Social network users may have a reason to "dislike" their favorite sites: researchers at the University of Pittsburgh and Columbia Business School say that websites like Facebook boost a user's self-esteem, but could also lead to reduced self control, especially when it comes to eating after browsing.
In a paper entitled "Are Close Friends the Enemy? Online Social Networks, Self-Esteem, and Self-Control" that published today in the Journal of Consumer Research, researchers Keith Wilcox and Andrew T. Stephen said that users who have boosted self-esteem from comments or "likes" on their online activity displayed less self-control after browsing their social networks. Researchers conducted five studies.
— In one study, participants checked either Facebook or CNN.com then chose between eating a granola bar or chocolate-chip cookie. Those who browsed Facebook were more likely to go for the cookie.
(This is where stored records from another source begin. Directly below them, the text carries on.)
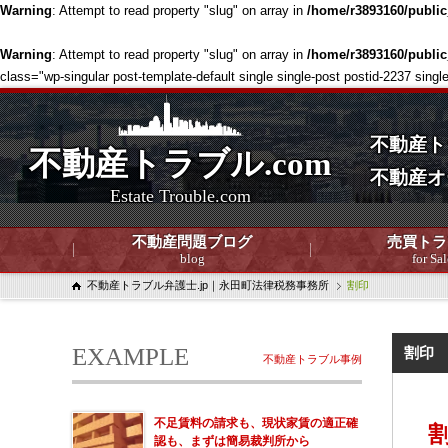
Warning
: Attempt to read property "slug" on array in
/home/r3893160/publi
Warning
: Attempt to read property "slug" on array in
/home/r3893160/publi
class="wp-singular post-template-default single single-post postid-2237 
不動産ト
不動産トラブル.com
不動産オ
Estate Trouble.com
不動産問題ブログ
売買トラ
blog
for Sal
不動産トラブル弁護士.jp｜永田町法律税務事務所
割印
EXAMPLE
割印
不動産トラブル事例
不足賃料の請求も、現状家賃の適正確
認も、まずは簡易裁判所から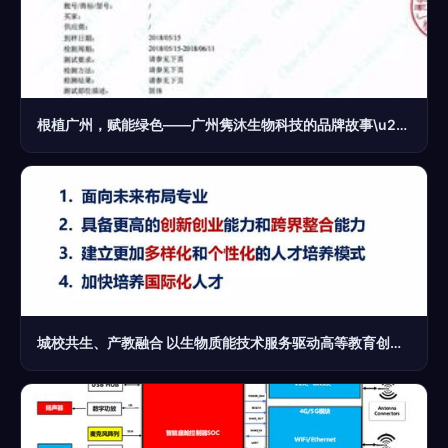
根植广州，赋能绿色——广州隽沐生物科技的品牌故事\u200b
城校共生、产教融合 以生物质能技术服务驱动高等教育创新与社会服务能力提升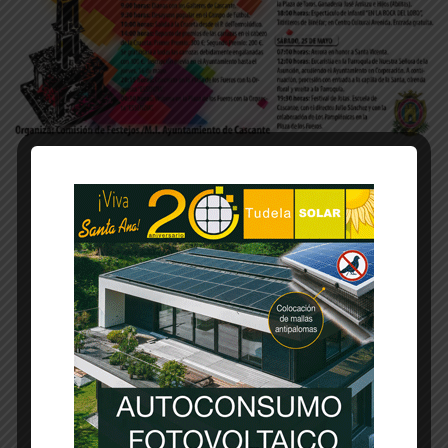
-- Publicidad --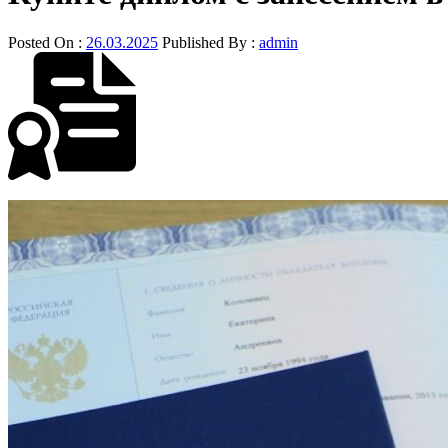
Posted On :
26.03.2025
Published By :
admin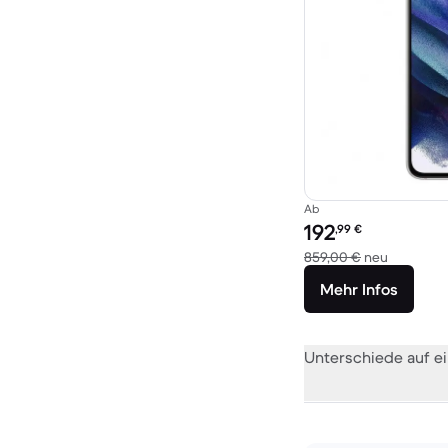
Ab
Preis des erneuerten P
192
,99
€
Im Vergle
859,00 €
neu
Mehr Infos
Unterschiede auf ei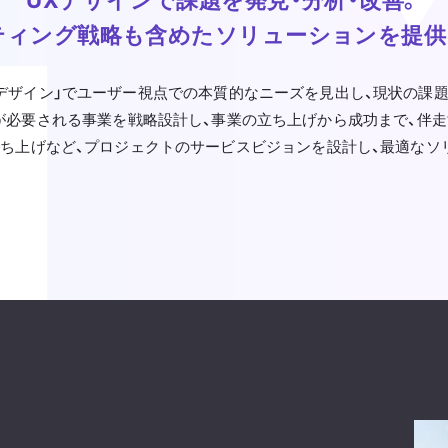
ティング戦略も含めたソリューションを提供
は、「UXデザイン」でユーザー視点での本質的なニーズを見出し、現状の
が必要される事業を戦略設計し、事業の立ち上げから成功まで、伴
立ち上げなど、プロジェクトのサービスビジョンを設計し、最適なソ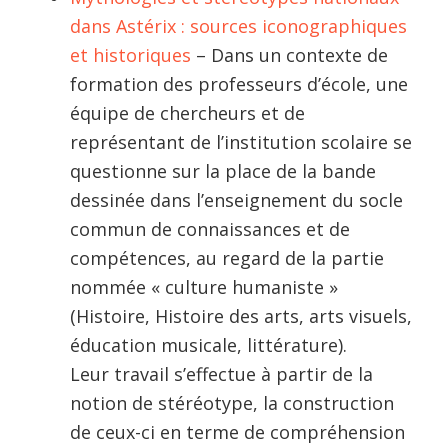
dans Astérix : sources iconographiques
et historiques
– Dans un contexte de
formation des professeurs d’école, une
équipe de chercheurs et de
représentant de l’institution scolaire se
questionne sur la place de la bande
dessinée dans l’enseignement du socle
commun de connaissances et de
compétences, au regard de la partie
nommée « culture humaniste »
(Histoire, Histoire des arts, arts visuels,
éducation musicale, littérature).
Leur travail s’effectue à partir de la
notion de stéréotype, la construction
de ceux-ci en terme de compréhension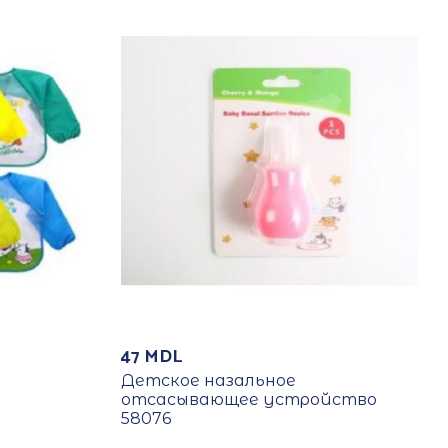
47
MDL
Детское назальное
отсасывающее устройство
58076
— In another study, participants were given word puzzles to solve after using Facebook or reading TMZ, a celebrity news site. Facebook users were more likely to give up on the word puzzles.
— In one study, participants took surveys about how close they are to friends on Facebook. Participants with"weak ties" to the network did not experience an increase in self-esteem, but those with "strong ties" had a boosted self-esteem.
— An online field study examined the relationships between social network use and offline behaviors. “The results suggest that greater social network use is associated with a higher body-mass index, increased binge eating, a lower credit score and higher levels of credit-card debt for individuals with strong ties to their social network,” the researchers wrote in a press release.